GOAL OF THE EXERCISE —
Starting at the line where "thumb cmc: (1107, 848)" occurs, reproduce each line through the end of the entries below exactly. Omit every picture.

THE DATA —
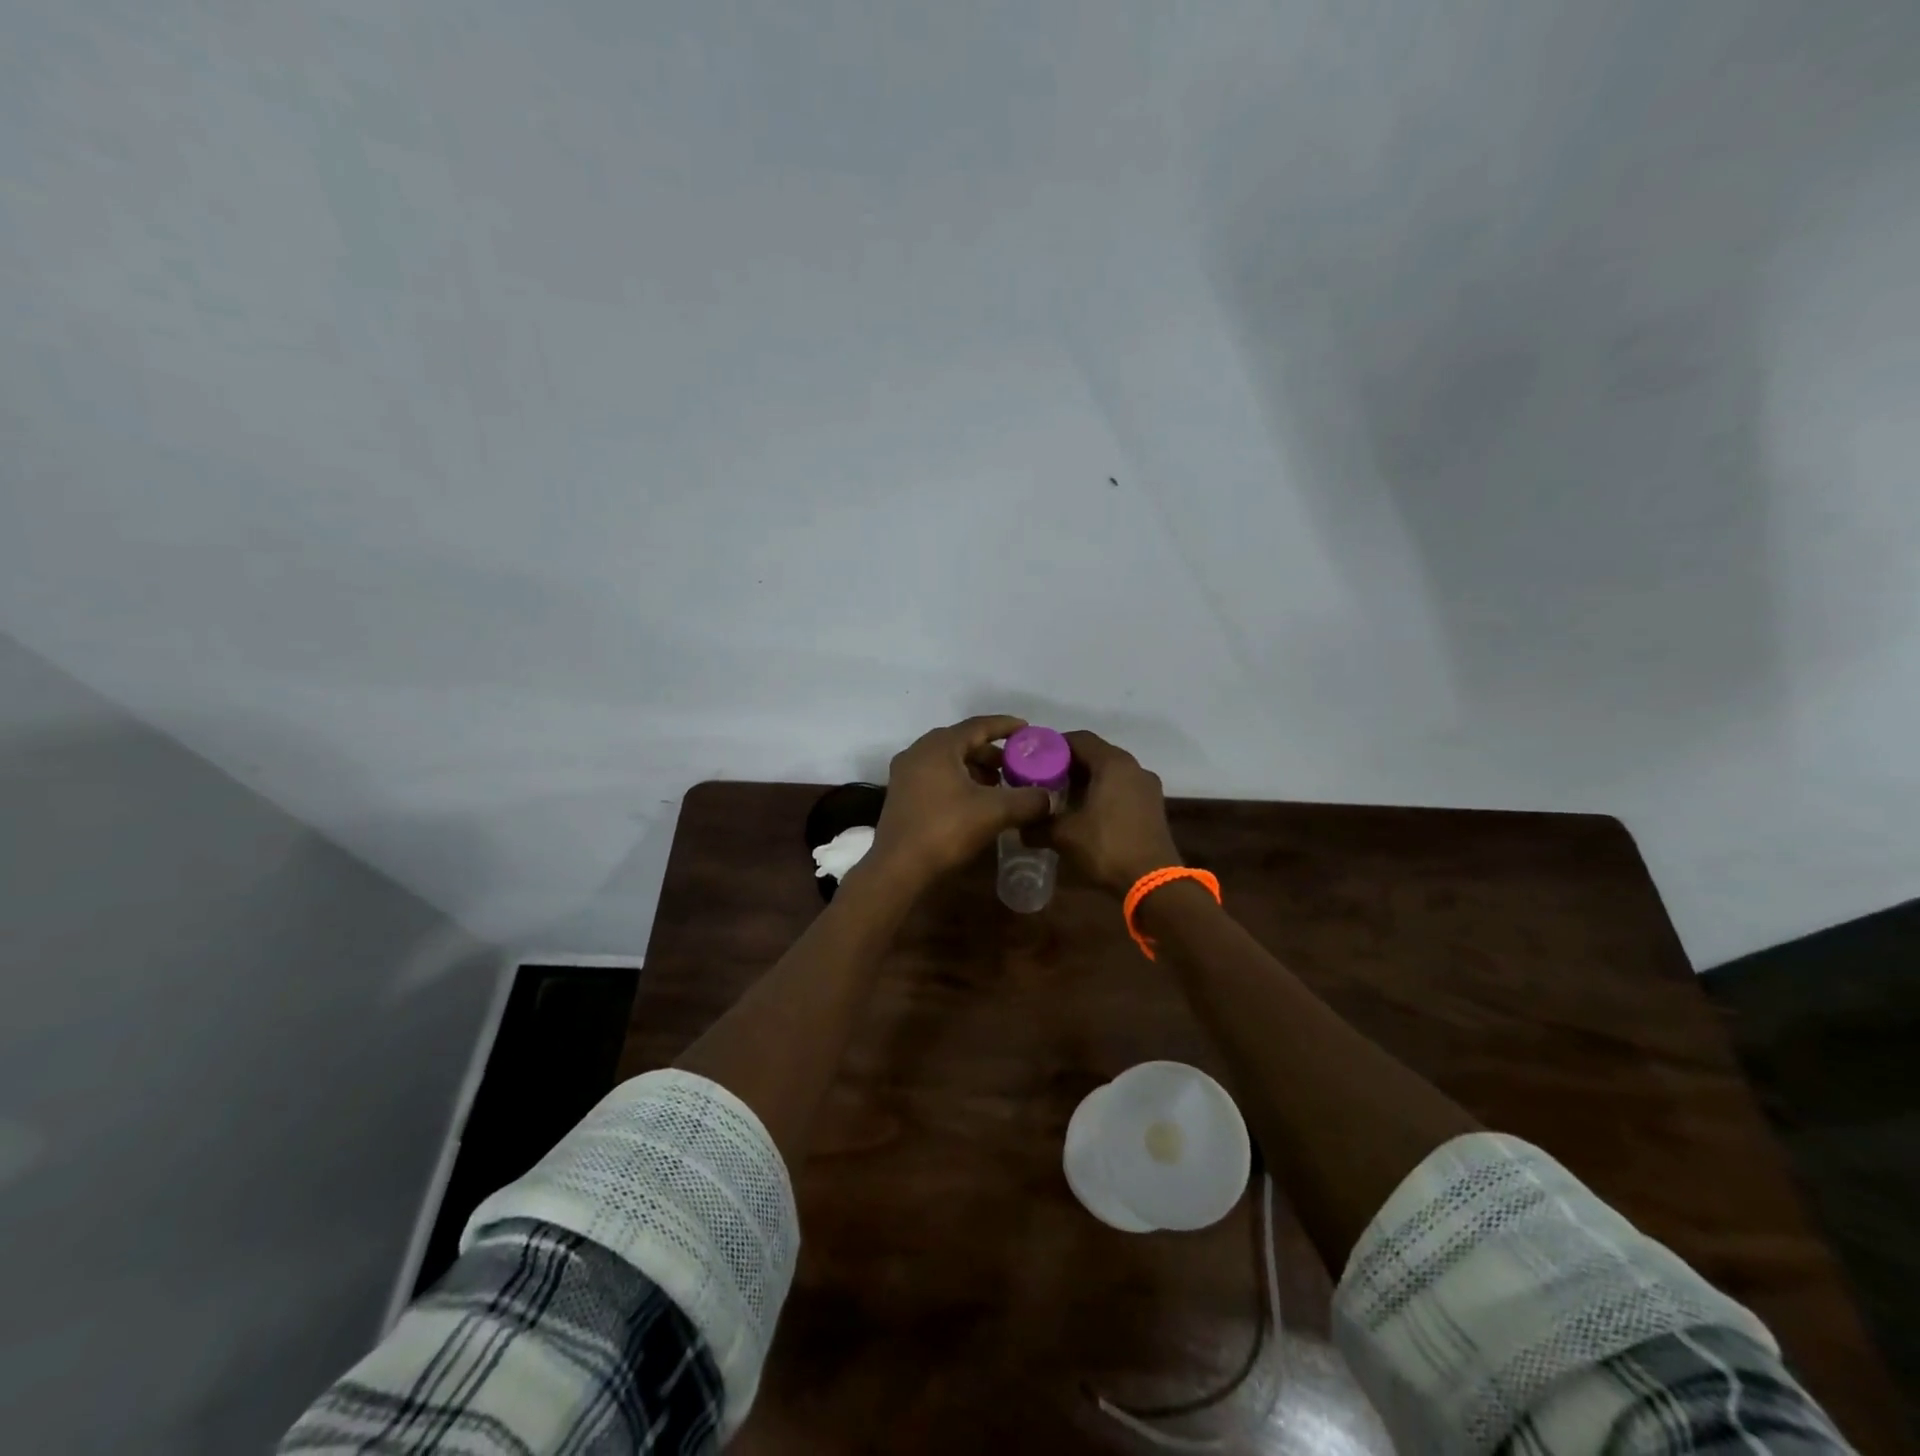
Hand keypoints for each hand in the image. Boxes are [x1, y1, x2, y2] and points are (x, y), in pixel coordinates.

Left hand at [867, 715, 1053, 885]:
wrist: (898, 869)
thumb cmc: (945, 830)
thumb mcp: (994, 812)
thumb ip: (1028, 800)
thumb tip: (1051, 798)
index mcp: (938, 746)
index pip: (978, 725)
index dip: (1005, 726)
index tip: (1027, 730)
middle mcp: (918, 752)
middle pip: (962, 742)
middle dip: (992, 752)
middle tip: (1017, 764)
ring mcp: (905, 774)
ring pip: (949, 761)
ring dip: (975, 769)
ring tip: (1000, 785)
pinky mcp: (901, 796)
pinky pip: (937, 777)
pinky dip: (959, 782)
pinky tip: (975, 802)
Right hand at [1046, 730, 1181, 896]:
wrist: (1153, 882)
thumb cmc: (1107, 848)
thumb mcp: (1064, 835)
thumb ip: (1038, 824)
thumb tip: (1020, 827)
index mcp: (1113, 764)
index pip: (1079, 739)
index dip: (1053, 746)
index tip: (1033, 760)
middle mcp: (1133, 767)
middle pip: (1096, 754)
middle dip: (1068, 764)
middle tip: (1042, 779)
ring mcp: (1147, 787)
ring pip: (1110, 772)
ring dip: (1085, 780)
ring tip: (1060, 797)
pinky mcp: (1152, 806)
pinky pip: (1121, 788)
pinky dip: (1102, 792)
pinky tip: (1084, 812)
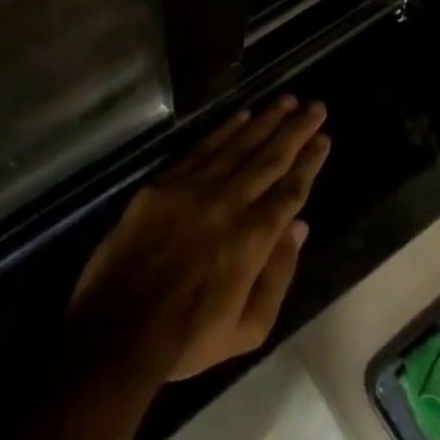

RESPONSE AREA —
thumb cmc: (1107, 848)
thumb mcp: (1064, 835)
thumb ip: (1038, 824)
thumb tip: (1020, 827)
index mcp: (1113, 764)
index pip: (1079, 739)
index dip: (1053, 746)
index tip: (1033, 760)
middle mcp: (1133, 767)
middle pip: (1096, 754)
middle dip: (1068, 764)
middle tip: (1042, 779)
ring mcp: (1147, 787)
ring pip: (1110, 772)
ring dip: (1085, 780)
ring tip: (1060, 797)
pinky mcp: (1152, 806)
pinky pip: (1121, 788)
pinky dip: (1102, 792)
pinky tip: (1084, 812)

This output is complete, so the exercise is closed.